→ INSTRUCTIONS TO FOLLOW: Set down the whole listing verbatim.

→ EXERCISE MATERIAL:
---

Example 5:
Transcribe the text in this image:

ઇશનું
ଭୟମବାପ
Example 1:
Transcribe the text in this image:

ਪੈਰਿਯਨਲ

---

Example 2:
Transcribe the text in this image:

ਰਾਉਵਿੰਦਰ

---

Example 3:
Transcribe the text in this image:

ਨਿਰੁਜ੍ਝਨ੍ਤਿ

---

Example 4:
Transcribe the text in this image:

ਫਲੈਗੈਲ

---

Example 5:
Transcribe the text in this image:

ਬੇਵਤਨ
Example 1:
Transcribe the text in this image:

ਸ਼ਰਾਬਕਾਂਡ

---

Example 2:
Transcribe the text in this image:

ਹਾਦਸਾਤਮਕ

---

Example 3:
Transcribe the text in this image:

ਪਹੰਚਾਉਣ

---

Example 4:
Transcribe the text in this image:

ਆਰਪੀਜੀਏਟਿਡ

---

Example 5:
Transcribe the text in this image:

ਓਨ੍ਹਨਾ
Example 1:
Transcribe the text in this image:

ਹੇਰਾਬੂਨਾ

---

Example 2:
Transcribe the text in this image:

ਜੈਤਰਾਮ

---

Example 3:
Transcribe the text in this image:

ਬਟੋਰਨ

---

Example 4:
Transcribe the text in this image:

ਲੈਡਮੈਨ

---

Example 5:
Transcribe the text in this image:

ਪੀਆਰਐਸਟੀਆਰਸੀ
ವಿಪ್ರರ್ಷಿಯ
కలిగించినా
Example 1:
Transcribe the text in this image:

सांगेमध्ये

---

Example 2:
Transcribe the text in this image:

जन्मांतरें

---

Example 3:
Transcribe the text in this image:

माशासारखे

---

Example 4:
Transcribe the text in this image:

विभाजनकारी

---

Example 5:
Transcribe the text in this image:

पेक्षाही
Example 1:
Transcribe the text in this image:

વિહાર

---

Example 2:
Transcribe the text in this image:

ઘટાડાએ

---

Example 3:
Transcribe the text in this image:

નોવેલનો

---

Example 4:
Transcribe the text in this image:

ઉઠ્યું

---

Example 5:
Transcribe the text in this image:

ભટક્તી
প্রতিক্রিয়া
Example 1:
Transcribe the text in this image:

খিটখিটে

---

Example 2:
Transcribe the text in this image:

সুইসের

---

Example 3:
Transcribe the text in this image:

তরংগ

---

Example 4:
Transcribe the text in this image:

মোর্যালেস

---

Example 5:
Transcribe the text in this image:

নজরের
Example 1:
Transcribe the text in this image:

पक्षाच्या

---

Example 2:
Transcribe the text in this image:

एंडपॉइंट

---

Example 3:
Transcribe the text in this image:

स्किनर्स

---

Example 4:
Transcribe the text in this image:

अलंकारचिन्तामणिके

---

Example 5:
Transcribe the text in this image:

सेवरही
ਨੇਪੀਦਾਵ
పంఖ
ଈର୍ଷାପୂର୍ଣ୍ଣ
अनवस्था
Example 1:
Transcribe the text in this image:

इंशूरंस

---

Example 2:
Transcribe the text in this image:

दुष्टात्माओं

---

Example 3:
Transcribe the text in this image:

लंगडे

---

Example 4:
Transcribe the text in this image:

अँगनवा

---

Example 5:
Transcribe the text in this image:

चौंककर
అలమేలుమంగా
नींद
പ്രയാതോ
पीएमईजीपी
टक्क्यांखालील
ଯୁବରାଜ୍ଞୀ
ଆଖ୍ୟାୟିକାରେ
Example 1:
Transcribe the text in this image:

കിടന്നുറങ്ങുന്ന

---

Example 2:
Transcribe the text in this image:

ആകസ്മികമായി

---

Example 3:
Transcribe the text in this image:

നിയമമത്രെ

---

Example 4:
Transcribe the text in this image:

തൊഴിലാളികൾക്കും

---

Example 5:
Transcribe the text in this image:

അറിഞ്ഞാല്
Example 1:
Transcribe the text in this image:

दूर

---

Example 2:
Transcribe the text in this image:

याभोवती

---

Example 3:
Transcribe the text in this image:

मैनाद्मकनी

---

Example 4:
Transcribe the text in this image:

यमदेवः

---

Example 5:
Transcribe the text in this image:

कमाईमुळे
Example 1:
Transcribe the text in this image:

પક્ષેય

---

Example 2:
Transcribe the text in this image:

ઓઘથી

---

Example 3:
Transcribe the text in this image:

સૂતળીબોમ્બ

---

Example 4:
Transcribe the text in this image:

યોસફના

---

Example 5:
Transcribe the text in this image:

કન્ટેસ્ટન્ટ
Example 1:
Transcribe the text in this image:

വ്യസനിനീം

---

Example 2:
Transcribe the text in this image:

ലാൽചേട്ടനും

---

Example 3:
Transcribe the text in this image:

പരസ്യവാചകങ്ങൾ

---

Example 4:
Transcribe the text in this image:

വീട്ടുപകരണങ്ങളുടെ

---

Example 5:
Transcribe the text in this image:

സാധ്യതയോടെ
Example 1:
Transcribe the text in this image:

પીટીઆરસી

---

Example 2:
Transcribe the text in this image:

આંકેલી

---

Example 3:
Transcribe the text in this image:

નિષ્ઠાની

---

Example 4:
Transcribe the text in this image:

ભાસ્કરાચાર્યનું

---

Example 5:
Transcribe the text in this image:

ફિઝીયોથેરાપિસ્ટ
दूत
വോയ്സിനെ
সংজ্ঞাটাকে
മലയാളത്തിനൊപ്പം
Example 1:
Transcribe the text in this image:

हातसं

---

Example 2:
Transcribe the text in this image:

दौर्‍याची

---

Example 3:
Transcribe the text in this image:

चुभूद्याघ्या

→ EXERCISE SOLUTION:
---

Example 5:
Transcribe the text in this image:

ઇશનું
ଭୟମବାପ
Example 1:
Transcribe the text in this image:

ਪੈਰਿਯਨਲ

---

Example 2:
Transcribe the text in this image:

ਰਾਉਵਿੰਦਰ

---

Example 3:
Transcribe the text in this image:

ਨਿਰੁਜ੍ਝਨ੍ਤਿ

---

Example 4:
Transcribe the text in this image:

ਫਲੈਗੈਲ

---

Example 5:
Transcribe the text in this image:

ਬੇਵਤਨ
Example 1:
Transcribe the text in this image:

ਸ਼ਰਾਬਕਾਂਡ

---

Example 2:
Transcribe the text in this image:

ਹਾਦਸਾਤਮਕ

---

Example 3:
Transcribe the text in this image:

ਪਹੰਚਾਉਣ

---

Example 4:
Transcribe the text in this image:

ਆਰਪੀਜੀਏਟਿਡ

---

Example 5:
Transcribe the text in this image:

ਓਨ੍ਹਨਾ
Example 1:
Transcribe the text in this image:

ਹੇਰਾਬੂਨਾ

---

Example 2:
Transcribe the text in this image:

ਜੈਤਰਾਮ

---

Example 3:
Transcribe the text in this image:

ਬਟੋਰਨ

---

Example 4:
Transcribe the text in this image:

ਲੈਡਮੈਨ

---

Example 5:
Transcribe the text in this image:

ਪੀਆਰਐਸਟੀਆਰਸੀ
ವಿಪ್ರರ್ಷಿಯ
కలిగించినా
Example 1:
Transcribe the text in this image:

सांगेमध्ये

---

Example 2:
Transcribe the text in this image:

जन्मांतरें

---

Example 3:
Transcribe the text in this image:

माशासारखे

---

Example 4:
Transcribe the text in this image:

विभाजनकारी

---

Example 5:
Transcribe the text in this image:

पेक्षाही
Example 1:
Transcribe the text in this image:

વિહાર

---

Example 2:
Transcribe the text in this image:

ઘટાડાએ

---

Example 3:
Transcribe the text in this image:

નોવેલનો

---

Example 4:
Transcribe the text in this image:

ઉઠ્યું

---

Example 5:
Transcribe the text in this image:

ભટક્તી
প্রতিক্রিয়া
Example 1:
Transcribe the text in this image:

খিটখিটে

---

Example 2:
Transcribe the text in this image:

সুইসের

---

Example 3:
Transcribe the text in this image:

তরংগ

---

Example 4:
Transcribe the text in this image:

মোর্যালেস

---

Example 5:
Transcribe the text in this image:

নজরের
Example 1:
Transcribe the text in this image:

पक्षाच्या

---

Example 2:
Transcribe the text in this image:

एंडपॉइंट

---

Example 3:
Transcribe the text in this image:

स्किनर्स

---

Example 4:
Transcribe the text in this image:

अलंकारचिन्तामणिके

---

Example 5:
Transcribe the text in this image:

सेवरही
ਨੇਪੀਦਾਵ
పంఖ
ଈର୍ଷାପୂର୍ଣ୍ଣ
अनवस्था
Example 1:
Transcribe the text in this image:

इंशूरंस

---

Example 2:
Transcribe the text in this image:

दुष्टात्माओं

---

Example 3:
Transcribe the text in this image:

लंगडे

---

Example 4:
Transcribe the text in this image:

अँगनवा

---

Example 5:
Transcribe the text in this image:

चौंककर
అలమేలుమంగా
नींद
പ്രയാതോ
पीएमईजीपी
टक्क्यांखालील
ଯୁବରାଜ୍ଞୀ
ଆଖ୍ୟାୟିକାରେ
Example 1:
Transcribe the text in this image:

കിടന്നുറങ്ങുന്ന

---

Example 2:
Transcribe the text in this image:

ആകസ്മികമായി

---

Example 3:
Transcribe the text in this image:

നിയമമത്രെ

---

Example 4:
Transcribe the text in this image:

തൊഴിലാളികൾക്കും

---

Example 5:
Transcribe the text in this image:

അറിഞ്ഞാല്
Example 1:
Transcribe the text in this image:

दूर

---

Example 2:
Transcribe the text in this image:

याभोवती

---

Example 3:
Transcribe the text in this image:

मैनाद्मकनी

---

Example 4:
Transcribe the text in this image:

यमदेवः

---

Example 5:
Transcribe the text in this image:

कमाईमुळे
Example 1:
Transcribe the text in this image:

પક્ષેય

---

Example 2:
Transcribe the text in this image:

ઓઘથી

---

Example 3:
Transcribe the text in this image:

સૂતળીબોમ્બ

---

Example 4:
Transcribe the text in this image:

યોસફના

---

Example 5:
Transcribe the text in this image:

કન્ટેસ્ટન્ટ
Example 1:
Transcribe the text in this image:

വ്യസനിനീം

---

Example 2:
Transcribe the text in this image:

ലാൽചേട്ടനും

---

Example 3:
Transcribe the text in this image:

പരസ്യവാചകങ്ങൾ

---

Example 4:
Transcribe the text in this image:

വീട്ടുപകരണങ്ങളുടെ

---

Example 5:
Transcribe the text in this image:

സാധ്യതയോടെ
Example 1:
Transcribe the text in this image:

પીટીઆરસી

---

Example 2:
Transcribe the text in this image:

આંકેલી

---

Example 3:
Transcribe the text in this image:

નિષ્ઠાની

---

Example 4:
Transcribe the text in this image:

ભાસ્કરાચાર્યનું

---

Example 5:
Transcribe the text in this image:

ફિઝીયોથેરાપિસ્ટ
दूत
വോയ്സിനെ
সংজ্ঞাটাকে
മലയാളത്തിനൊപ്പം
Example 1:
Transcribe the text in this image:

हातसं

---

Example 2:
Transcribe the text in this image:

दौर्‍याची

---

Example 3:
Transcribe the text in this image:

चुभूद्याघ्या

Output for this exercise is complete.